Men shed facial hair, end monthlong drive
AUSTINTOWN — Steve Burbrink recalled having worked six or seven days per week and leading a busy life that left visiting a physician at the bottom of his priority list — until a biopsy revealed he had Stage 2 prostate cancer.
“I went to my doctor, who thought it was an infection. My numbers were elevated,” recalled Burbrink, who was referring to the results of a prostate-specific antigen blood test.
About seven years ago, the biopsy showed that Burbrink, who was working at the General Motors Lordstown Complex and as a disc jockey, had eight or nine cancerous slivers in his prostate, which eventually led to robotic surgery at age 53. Other than having problems with urination, he had few symptoms, but consequently, his prostate had to be removed because of the aggressive nature of the disease.
Nevertheless, “I’d rather deal with the side effects than cancer,” he said.
Nowadays, Burbrink is dealing with trying to get more men age 40 and older to receive free screenings for the disease — a message he made clear at the annual “No Shave” Shave-off on Monday in the Austintown Fitch High School cafeteria.
Hosting the event were the Mercy Health Foundation of the Mahoning Valley and Man Up Mahoning Valley, a foundation component program aimed at educating area men about the need to get checked.
More than 40 teachers, administrators, police officers, community leaders and others emerged clean-shaven after having participated in the 90-minute gathering at which more than 1,000 students watched during their lunch
periods.
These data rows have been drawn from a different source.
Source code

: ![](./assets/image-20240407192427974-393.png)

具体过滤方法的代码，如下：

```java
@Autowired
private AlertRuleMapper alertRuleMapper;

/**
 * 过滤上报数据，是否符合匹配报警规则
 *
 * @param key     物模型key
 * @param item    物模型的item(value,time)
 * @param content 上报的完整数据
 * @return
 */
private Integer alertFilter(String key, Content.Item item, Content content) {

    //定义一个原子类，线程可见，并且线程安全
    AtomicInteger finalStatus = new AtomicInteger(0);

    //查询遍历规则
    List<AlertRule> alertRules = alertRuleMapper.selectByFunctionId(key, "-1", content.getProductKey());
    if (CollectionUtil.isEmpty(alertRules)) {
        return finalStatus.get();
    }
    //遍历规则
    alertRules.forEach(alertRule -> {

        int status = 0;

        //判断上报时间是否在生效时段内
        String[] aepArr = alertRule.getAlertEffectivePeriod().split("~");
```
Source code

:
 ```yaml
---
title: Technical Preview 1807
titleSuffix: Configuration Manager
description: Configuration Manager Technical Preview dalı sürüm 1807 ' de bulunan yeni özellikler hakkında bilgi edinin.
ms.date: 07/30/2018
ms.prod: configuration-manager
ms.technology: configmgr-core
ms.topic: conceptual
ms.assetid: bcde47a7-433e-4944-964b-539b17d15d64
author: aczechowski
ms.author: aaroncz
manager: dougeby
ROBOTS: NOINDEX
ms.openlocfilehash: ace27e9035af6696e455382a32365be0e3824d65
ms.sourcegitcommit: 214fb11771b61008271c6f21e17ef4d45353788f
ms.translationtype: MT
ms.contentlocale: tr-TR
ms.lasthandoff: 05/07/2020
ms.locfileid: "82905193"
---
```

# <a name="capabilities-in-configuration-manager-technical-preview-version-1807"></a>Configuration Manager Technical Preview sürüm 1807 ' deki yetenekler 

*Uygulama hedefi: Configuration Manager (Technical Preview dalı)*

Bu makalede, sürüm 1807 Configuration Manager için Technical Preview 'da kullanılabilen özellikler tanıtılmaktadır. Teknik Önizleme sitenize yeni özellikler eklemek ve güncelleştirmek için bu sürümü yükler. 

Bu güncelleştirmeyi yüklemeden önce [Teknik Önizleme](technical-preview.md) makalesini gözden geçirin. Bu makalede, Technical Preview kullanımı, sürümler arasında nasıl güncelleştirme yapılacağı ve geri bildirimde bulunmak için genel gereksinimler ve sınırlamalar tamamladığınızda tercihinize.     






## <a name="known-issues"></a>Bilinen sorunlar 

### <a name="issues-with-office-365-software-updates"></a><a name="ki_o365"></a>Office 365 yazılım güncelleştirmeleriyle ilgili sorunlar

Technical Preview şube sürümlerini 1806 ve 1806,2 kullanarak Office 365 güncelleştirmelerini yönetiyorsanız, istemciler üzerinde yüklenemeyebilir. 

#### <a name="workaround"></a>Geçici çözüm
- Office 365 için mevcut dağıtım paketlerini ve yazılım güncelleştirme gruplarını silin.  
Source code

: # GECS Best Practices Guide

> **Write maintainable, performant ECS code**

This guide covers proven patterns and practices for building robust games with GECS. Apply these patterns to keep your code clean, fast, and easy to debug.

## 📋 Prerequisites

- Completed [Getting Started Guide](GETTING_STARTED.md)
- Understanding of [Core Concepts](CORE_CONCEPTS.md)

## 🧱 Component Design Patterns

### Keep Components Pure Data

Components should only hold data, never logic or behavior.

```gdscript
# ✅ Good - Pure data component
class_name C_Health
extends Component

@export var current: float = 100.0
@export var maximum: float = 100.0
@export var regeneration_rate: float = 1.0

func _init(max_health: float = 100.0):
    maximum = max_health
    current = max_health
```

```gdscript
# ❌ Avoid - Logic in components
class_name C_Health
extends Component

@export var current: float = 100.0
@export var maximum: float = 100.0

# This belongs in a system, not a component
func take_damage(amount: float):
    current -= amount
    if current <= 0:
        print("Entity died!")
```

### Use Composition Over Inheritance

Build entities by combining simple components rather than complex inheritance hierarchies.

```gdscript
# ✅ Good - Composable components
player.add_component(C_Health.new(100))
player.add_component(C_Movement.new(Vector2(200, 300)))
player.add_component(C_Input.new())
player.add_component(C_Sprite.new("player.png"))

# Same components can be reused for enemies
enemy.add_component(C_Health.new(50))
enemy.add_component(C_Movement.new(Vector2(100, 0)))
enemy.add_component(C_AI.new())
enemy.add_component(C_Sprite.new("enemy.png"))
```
Beforehand, the men had grown facial hair as part of “No-Shave Movember” in an effort to start conversations about the importance of receiving routine prostate cancer screenings.
Kelan Bilal and Kiernan Kiske of Boardman-based Excaliber Barber Grooming Salon provided the free shaves.
“When you see someone who is normally clean-shaven with facial hair, people ask questions,” Burbrink said in a statement. “That’s an opportunity to have a conversation and raise awareness.”
Maraline Kubik, the Mercy Health Foundation’s manager of annual programs and community outreach, noted that the event raised more than $1,000 that the foundation will use to make it possible to continue providing free prostate-cancer screenings.
It’s critical that men realize many types of the disease are likely to be cured if caught in the early stages. The Shave-off event began several years ago to raise greater awareness of the importance of getting screened for prostate cancer, “even if you feel great,” Kubik stressed.
In addition, screenings are available at area churches as well as during the annual Panerathon, African American Walk and many other events in the region, noted Paul Homick, foundation president.
Also happy to shed his facial hair was officer Dan Burich of the Austintown Police Department.
“This is our third annual event. It just keeps getting more successful every year,” said Burich, who noted that the department raised about $560 and works in partnership with the Mercy Health Foundation and Austintown schools.
Burich, who’s been with the department about seven years, said that an early routine, 10-minute screening can save lives. He added that about 28 officers participated.
Even though growing beards is against department protocol, Chief Robert Gavalier was happy to look the other way, Burich continued.
“It’s kind of a treat to not have to shave for a month. We got to violate our uniform policy for one month, for a good cause, that our chief has graciously allowed us to do,” he said.
“It’s a great cause. We do a lot for the community, and we’re very proud of that,” Principal Tim Kelty said after his shave.
Also at the gathering, Austintown Elementary School presented a $500 donation to the foundation and Man Up Mahoning Valley.
In addition, Burbrink, a seven-year cancer survivor, is facilitator for a prostate-cancer support group that meets at 10 a.m. the second Saturday of each month at Yellow Brick Place, a cancer wellness center in Youngstown. About 40 men are active with the group, he said.